* [Your task]:
Nothing in the records may be altered, and no picture may be included. Restate them in full.

* [Saved data entries]:
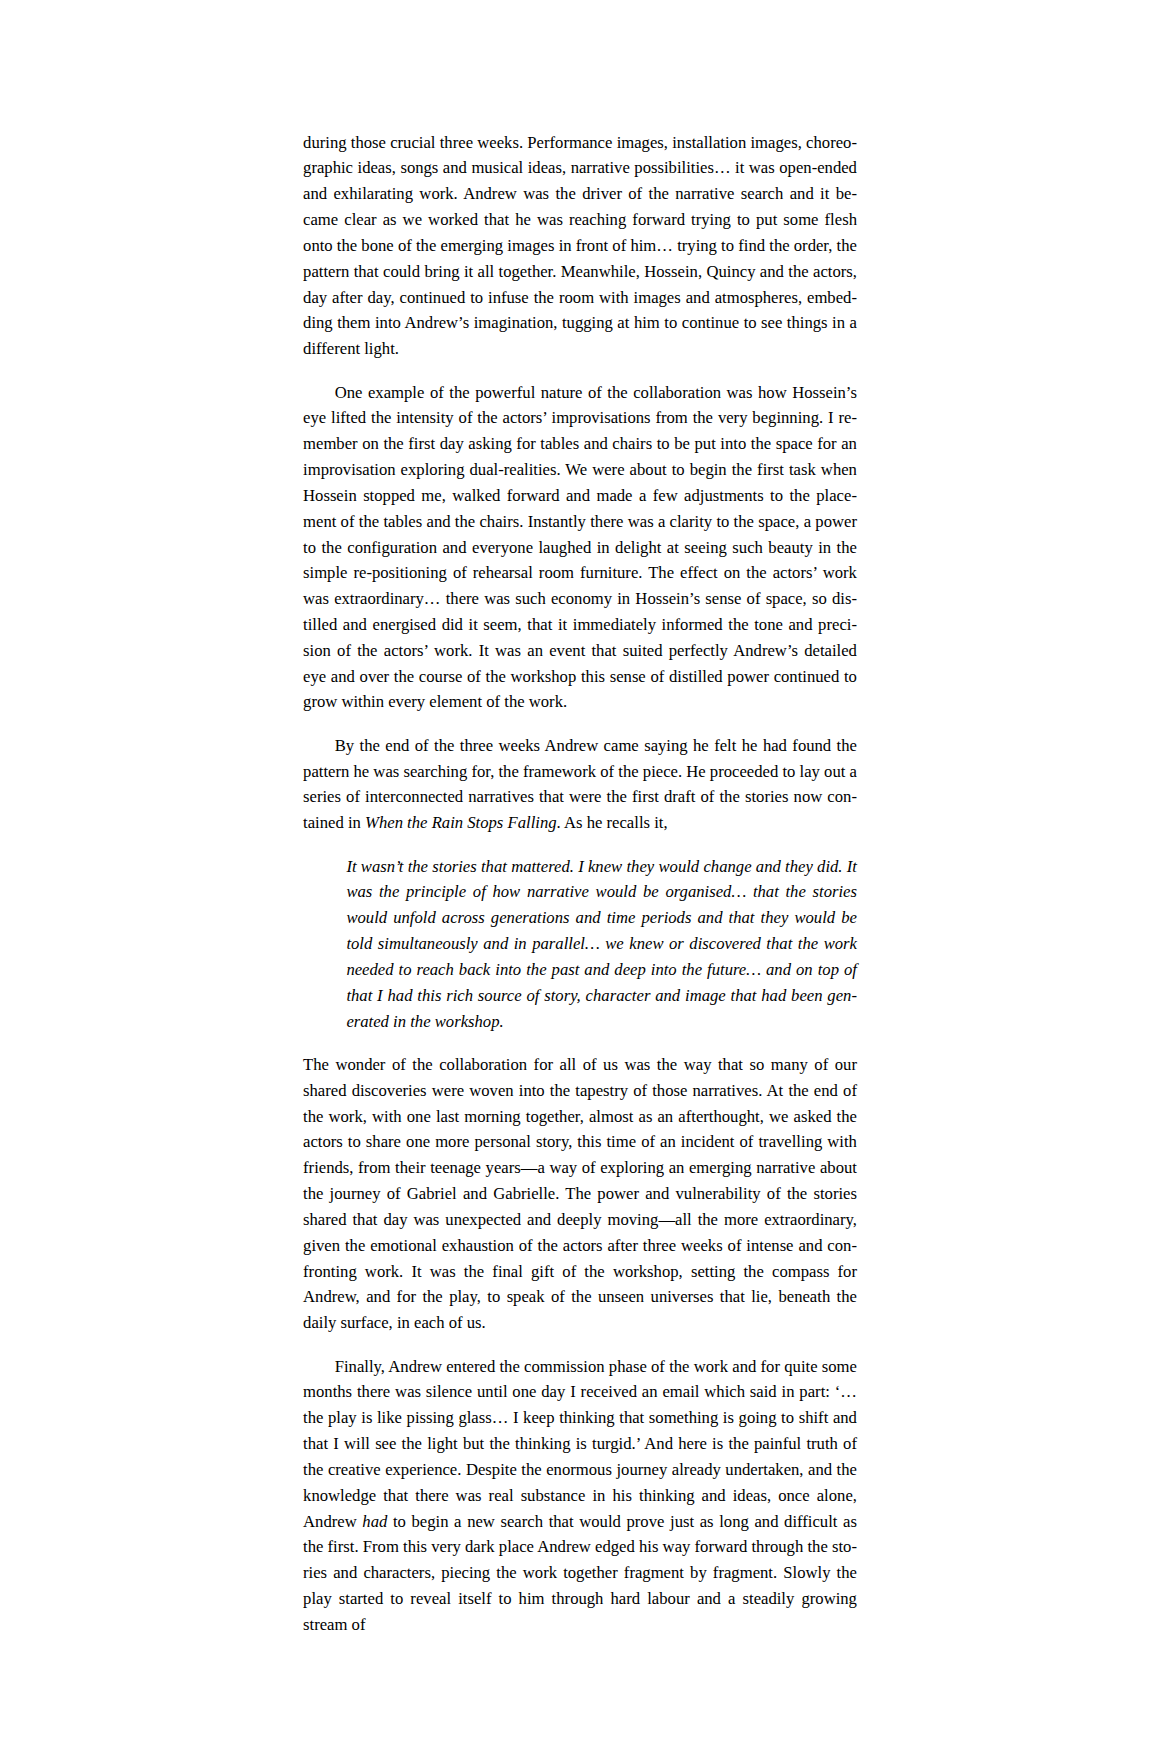during those crucial three weeks. Performance images, installation images, choreographic ideas, songs and musical ideas, narrative possibilities… it was open-ended and exhilarating work. Andrew was the driver of the narrative search and it became clear as we worked that he was reaching forward trying to put some flesh onto the bone of the emerging images in front of him… trying to find the order, the pattern that could bring it all together. Meanwhile, Hossein, Quincy and the actors, day after day, continued to infuse the room with images and atmospheres, embedding them into Andrew’s imagination, tugging at him to continue to see things in a different light.
One example of the powerful nature of the collaboration was how Hossein’s eye lifted the intensity of the actors’ improvisations from the very beginning. I remember on the first day asking for tables and chairs to be put into the space for an improvisation exploring dual-realities. We were about to begin the first task when Hossein stopped me, walked forward and made a few adjustments to the placement of the tables and the chairs. Instantly there was a clarity to the space, a power to the configuration and everyone laughed in delight at seeing such beauty in the simple re-positioning of rehearsal room furniture. The effect on the actors’ work was extraordinary… there was such economy in Hossein’s sense of space, so distilled and energised did it seem, that it immediately informed the tone and precision of the actors’ work. It was an event that suited perfectly Andrew’s detailed eye and over the course of the workshop this sense of distilled power continued to grow within every element of the work.
By the end of the three weeks Andrew came saying he felt he had found the pattern he was searching for, the framework of the piece. He proceeded to lay out a series of interconnected narratives that were the first draft of the stories now contained in When the Rain Stops Falling. As he recalls it,
It wasn’t the stories that mattered. I knew they would change and they did. It was the principle of how narrative would be organised… that the stories would unfold across generations and time periods and that they would be told simultaneously and in parallel… we knew or discovered that the work needed to reach back into the past and deep into the future… and on top of that I had this rich source of story, character and image that had been generated in the workshop.
The wonder of the collaboration for all of us was the way that so many of our shared discoveries were woven into the tapestry of those narratives. At the end of the work, with one last morning together, almost as an afterthought, we asked the actors to share one more personal story, this time of an incident of travelling with friends, from their teenage years—a way of exploring an emerging narrative about the journey of Gabriel and Gabrielle. The power and vulnerability of the stories shared that day was unexpected and deeply moving—all the more extraordinary, given the emotional exhaustion of the actors after three weeks of intense and confronting work. It was the final gift of the workshop, setting the compass for Andrew, and for the play, to speak of the unseen universes that lie, beneath the daily surface, in each of us.
Finally, Andrew entered the commission phase of the work and for quite some months there was silence until one day I received an email which said in part: ‘… the play is like pissing glass… I keep thinking that something is going to shift and that I will see the light but the thinking is turgid.’ And here is the painful truth of the creative experience. Despite the enormous journey already undertaken, and the knowledge that there was real substance in his thinking and ideas, once alone, Andrew had to begin a new search that would prove just as long and difficult as the first. From this very dark place Andrew edged his way forward through the stories and characters, piecing the work together fragment by fragment. Slowly the play started to reveal itself to him through hard labour and a steadily growing stream of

* [Solution for this task]:
during those crucial three weeks. Performance images, installation images, choreographic ideas, songs and musical ideas, narrative possibilities… it was open-ended and exhilarating work. Andrew was the driver of the narrative search and it became clear as we worked that he was reaching forward trying to put some flesh onto the bone of the emerging images in front of him… trying to find the order, the pattern that could bring it all together. Meanwhile, Hossein, Quincy and the actors, day after day, continued to infuse the room with images and atmospheres, embedding them into Andrew’s imagination, tugging at him to continue to see things in a different light.
One example of the powerful nature of the collaboration was how Hossein’s eye lifted the intensity of the actors’ improvisations from the very beginning. I remember on the first day asking for tables and chairs to be put into the space for an improvisation exploring dual-realities. We were about to begin the first task when Hossein stopped me, walked forward and made a few adjustments to the placement of the tables and the chairs. Instantly there was a clarity to the space, a power to the configuration and everyone laughed in delight at seeing such beauty in the simple re-positioning of rehearsal room furniture. The effect on the actors’ work was extraordinary… there was such economy in Hossein’s sense of space, so distilled and energised did it seem, that it immediately informed the tone and precision of the actors’ work. It was an event that suited perfectly Andrew’s detailed eye and over the course of the workshop this sense of distilled power continued to grow within every element of the work.
By the end of the three weeks Andrew came saying he felt he had found the pattern he was searching for, the framework of the piece. He proceeded to lay out a series of interconnected narratives that were the first draft of the stories now contained in When the Rain Stops Falling. As he recalls it,
It wasn’t the stories that mattered. I knew they would change and they did. It was the principle of how narrative would be organised… that the stories would unfold across generations and time periods and that they would be told simultaneously and in parallel… we knew or discovered that the work needed to reach back into the past and deep into the future… and on top of that I had this rich source of story, character and image that had been generated in the workshop.
The wonder of the collaboration for all of us was the way that so many of our shared discoveries were woven into the tapestry of those narratives. At the end of the work, with one last morning together, almost as an afterthought, we asked the actors to share one more personal story, this time of an incident of travelling with friends, from their teenage years—a way of exploring an emerging narrative about the journey of Gabriel and Gabrielle. The power and vulnerability of the stories shared that day was unexpected and deeply moving—all the more extraordinary, given the emotional exhaustion of the actors after three weeks of intense and confronting work. It was the final gift of the workshop, setting the compass for Andrew, and for the play, to speak of the unseen universes that lie, beneath the daily surface, in each of us.
Finally, Andrew entered the commission phase of the work and for quite some months there was silence until one day I received an email which said in part: ‘… the play is like pissing glass… I keep thinking that something is going to shift and that I will see the light but the thinking is turgid.’ And here is the painful truth of the creative experience. Despite the enormous journey already undertaken, and the knowledge that there was real substance in his thinking and ideas, once alone, Andrew had to begin a new search that would prove just as long and difficult as the first. From this very dark place Andrew edged his way forward through the stories and characters, piecing the work together fragment by fragment. Slowly the play started to reveal itself to him through hard labour and a steadily growing stream of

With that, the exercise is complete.